# New Les Baer Monolith



## RPjet (Dec 2, 2011)

I just bought a new Les Baer Monolith Comanche and added new VZ carbon fiber grips to it......Now I can't wait until I get a chance to put this through the paces and start slinging some lead! This is not going to be a safe queen.....it will be carried and shot a lot.


----------



## sixgun86 (Dec 2, 2011)

Even has fancy grip screws! That front strap warms my heart. If you need a hand breaking it in lmk :mrgreen:


----------



## FishingBuds (Dec 2, 2011)

Yes, very sweet!

What ammo you wanna throw out it? Flat lead, hollow, round nose?
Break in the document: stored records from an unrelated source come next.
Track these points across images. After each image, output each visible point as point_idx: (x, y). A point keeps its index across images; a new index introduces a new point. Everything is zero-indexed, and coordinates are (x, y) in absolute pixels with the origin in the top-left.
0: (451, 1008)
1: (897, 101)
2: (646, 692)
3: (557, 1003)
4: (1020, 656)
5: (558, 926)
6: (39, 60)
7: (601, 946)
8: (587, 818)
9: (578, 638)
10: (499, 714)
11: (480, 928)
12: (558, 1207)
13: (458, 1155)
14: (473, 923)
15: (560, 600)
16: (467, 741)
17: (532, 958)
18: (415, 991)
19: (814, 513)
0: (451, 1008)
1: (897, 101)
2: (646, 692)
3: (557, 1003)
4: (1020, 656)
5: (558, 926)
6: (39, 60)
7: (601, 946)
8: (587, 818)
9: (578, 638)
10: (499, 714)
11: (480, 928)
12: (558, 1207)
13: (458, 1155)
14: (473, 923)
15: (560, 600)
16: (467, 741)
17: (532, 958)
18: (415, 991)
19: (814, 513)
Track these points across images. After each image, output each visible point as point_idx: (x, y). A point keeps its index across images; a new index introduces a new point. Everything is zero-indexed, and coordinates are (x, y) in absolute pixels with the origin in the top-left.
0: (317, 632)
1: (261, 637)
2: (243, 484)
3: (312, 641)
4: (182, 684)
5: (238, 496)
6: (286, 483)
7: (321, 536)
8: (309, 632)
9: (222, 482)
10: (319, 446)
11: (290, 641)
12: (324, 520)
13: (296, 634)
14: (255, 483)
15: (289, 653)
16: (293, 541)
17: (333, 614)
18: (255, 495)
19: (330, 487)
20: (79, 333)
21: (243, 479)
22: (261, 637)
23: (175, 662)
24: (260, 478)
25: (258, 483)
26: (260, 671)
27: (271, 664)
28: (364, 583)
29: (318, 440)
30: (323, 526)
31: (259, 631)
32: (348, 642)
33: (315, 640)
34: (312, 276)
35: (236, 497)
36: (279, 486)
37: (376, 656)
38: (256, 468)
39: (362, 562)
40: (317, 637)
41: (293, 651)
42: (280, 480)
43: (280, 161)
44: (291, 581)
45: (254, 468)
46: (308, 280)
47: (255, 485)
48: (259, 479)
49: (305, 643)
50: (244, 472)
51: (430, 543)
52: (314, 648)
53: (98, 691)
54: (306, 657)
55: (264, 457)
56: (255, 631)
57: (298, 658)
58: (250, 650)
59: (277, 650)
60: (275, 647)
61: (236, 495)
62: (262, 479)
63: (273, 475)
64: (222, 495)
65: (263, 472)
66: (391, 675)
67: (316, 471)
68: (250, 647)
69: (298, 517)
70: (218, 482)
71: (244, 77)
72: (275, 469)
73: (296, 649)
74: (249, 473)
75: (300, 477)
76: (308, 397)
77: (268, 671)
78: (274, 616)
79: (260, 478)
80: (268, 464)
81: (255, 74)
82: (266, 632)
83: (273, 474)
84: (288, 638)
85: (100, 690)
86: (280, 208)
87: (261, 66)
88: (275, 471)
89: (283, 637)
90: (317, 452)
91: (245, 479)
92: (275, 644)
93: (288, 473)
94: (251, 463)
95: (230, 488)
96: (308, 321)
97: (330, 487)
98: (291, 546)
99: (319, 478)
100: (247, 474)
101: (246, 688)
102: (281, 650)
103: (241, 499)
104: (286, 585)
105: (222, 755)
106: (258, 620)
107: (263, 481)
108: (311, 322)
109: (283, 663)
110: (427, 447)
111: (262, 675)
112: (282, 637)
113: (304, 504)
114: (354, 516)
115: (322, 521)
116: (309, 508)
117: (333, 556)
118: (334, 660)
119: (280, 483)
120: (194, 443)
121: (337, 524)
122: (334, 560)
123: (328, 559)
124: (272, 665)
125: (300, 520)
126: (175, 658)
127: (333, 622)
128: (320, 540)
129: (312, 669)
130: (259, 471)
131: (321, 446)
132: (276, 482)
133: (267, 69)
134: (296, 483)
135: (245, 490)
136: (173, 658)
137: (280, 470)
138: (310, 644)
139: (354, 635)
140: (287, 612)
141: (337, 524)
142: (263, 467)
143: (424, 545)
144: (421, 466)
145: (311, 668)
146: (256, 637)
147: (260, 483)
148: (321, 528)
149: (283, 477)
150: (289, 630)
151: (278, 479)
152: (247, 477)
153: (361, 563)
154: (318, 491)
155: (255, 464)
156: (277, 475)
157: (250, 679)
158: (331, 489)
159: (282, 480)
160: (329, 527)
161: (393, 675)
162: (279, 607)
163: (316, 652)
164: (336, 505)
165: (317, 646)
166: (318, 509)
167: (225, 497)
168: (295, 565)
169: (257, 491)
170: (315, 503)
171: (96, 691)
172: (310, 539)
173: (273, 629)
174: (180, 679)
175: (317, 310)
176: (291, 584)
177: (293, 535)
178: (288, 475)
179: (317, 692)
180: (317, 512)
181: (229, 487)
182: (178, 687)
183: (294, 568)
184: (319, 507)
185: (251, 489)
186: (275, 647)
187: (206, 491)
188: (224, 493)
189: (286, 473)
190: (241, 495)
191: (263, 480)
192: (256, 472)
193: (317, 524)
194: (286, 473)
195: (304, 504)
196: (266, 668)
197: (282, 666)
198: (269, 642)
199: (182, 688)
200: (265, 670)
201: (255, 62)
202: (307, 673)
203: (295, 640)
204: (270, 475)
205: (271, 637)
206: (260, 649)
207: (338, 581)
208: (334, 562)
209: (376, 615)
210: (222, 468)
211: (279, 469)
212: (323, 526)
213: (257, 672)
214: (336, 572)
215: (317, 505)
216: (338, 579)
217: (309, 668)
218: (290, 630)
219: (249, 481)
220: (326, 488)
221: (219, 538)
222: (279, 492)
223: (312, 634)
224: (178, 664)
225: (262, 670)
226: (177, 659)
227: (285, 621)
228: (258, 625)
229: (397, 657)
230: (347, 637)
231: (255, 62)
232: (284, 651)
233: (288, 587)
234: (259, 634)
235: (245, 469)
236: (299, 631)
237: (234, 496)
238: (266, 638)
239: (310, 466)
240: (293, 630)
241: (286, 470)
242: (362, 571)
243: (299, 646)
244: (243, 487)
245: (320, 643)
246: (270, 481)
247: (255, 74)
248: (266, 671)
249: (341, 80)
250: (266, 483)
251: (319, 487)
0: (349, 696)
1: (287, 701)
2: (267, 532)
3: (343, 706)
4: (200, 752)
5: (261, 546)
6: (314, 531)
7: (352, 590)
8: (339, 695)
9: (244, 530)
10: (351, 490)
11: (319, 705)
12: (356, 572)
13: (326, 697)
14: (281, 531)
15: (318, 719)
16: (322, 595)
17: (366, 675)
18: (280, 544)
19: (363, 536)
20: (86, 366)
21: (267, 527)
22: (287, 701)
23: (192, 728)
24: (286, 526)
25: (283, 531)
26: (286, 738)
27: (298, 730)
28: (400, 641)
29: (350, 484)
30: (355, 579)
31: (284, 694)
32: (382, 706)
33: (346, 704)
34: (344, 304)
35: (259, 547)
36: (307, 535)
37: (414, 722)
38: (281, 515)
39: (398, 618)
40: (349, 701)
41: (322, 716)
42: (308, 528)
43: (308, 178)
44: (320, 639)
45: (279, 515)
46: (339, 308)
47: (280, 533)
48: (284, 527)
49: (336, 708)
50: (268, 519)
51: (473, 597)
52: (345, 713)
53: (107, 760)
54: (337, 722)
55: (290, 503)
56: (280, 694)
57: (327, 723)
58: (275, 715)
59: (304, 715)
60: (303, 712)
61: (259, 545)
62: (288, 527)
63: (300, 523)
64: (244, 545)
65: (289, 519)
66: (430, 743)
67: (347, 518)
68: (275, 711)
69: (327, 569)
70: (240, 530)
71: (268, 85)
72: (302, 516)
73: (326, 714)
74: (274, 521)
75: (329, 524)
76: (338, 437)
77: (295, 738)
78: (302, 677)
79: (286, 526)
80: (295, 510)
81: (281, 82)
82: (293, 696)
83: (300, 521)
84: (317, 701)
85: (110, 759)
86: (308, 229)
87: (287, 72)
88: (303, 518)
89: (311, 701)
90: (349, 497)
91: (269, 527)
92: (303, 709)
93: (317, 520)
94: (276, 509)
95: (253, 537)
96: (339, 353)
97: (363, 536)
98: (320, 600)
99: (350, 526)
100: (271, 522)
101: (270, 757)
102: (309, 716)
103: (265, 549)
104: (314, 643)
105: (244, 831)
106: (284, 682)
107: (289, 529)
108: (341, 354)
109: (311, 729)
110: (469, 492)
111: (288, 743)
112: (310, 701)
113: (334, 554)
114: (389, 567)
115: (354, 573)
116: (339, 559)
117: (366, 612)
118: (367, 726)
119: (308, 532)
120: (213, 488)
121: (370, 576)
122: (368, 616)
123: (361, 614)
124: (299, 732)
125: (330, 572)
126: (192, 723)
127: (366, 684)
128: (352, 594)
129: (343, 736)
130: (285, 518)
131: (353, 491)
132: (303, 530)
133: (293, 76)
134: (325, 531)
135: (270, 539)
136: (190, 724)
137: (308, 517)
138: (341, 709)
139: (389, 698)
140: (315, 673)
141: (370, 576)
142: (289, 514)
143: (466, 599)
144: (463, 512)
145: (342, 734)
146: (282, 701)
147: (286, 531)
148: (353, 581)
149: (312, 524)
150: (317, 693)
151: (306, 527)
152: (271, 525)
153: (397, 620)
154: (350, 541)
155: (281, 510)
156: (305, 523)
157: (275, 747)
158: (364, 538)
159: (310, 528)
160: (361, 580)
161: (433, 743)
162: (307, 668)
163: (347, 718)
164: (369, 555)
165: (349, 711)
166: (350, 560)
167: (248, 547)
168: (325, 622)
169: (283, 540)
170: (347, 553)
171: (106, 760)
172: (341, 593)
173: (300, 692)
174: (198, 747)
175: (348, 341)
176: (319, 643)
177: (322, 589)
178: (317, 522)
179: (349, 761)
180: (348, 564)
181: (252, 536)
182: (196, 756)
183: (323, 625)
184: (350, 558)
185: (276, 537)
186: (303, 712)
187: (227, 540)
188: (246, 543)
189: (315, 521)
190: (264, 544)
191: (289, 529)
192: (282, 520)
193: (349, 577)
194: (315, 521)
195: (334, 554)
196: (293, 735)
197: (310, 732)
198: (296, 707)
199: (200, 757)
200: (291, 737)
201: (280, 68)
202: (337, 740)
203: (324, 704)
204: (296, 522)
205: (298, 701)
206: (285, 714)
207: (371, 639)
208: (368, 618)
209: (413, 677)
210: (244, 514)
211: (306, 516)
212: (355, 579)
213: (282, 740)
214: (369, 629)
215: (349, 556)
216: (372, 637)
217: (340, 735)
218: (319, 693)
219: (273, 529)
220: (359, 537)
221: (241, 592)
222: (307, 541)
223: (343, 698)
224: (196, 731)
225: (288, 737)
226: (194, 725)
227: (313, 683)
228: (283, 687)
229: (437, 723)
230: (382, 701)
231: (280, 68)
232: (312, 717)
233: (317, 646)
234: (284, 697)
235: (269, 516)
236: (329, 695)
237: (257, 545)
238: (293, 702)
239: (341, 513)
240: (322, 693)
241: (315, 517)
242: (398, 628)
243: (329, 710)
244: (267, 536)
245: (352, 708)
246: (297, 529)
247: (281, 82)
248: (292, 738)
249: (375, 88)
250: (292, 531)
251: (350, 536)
I have a para45 tec kote green tac-s I carry mine as well, and practice, practice, with her


----------



## jkbirocz (Dec 3, 2011)

Wow that is very nice, the vz grips are a nice touch. They look somewhat on the smooth side. Some of their grip patterns can tear up shirts.....and hands  but they sure are grippy and look great


----------



## lucescoflathead (Dec 3, 2011)

Nice gun. I think the "commander" length 45's are just about the perfect carry gun. Les Baer and stainless steel, I don't think you can buy a better gun.


----------



## Jim (Dec 4, 2011)

Very nice man! =D>


----------



## Loggerhead Mike (Dec 4, 2011)

Nice!


----------



## lswoody (Dec 6, 2011)

Very Nice!!!!!


----------



## shmelty (Dec 6, 2011)

I know nothing of guns so I had to look it up and hot damn!!! That is a nice piece.


----------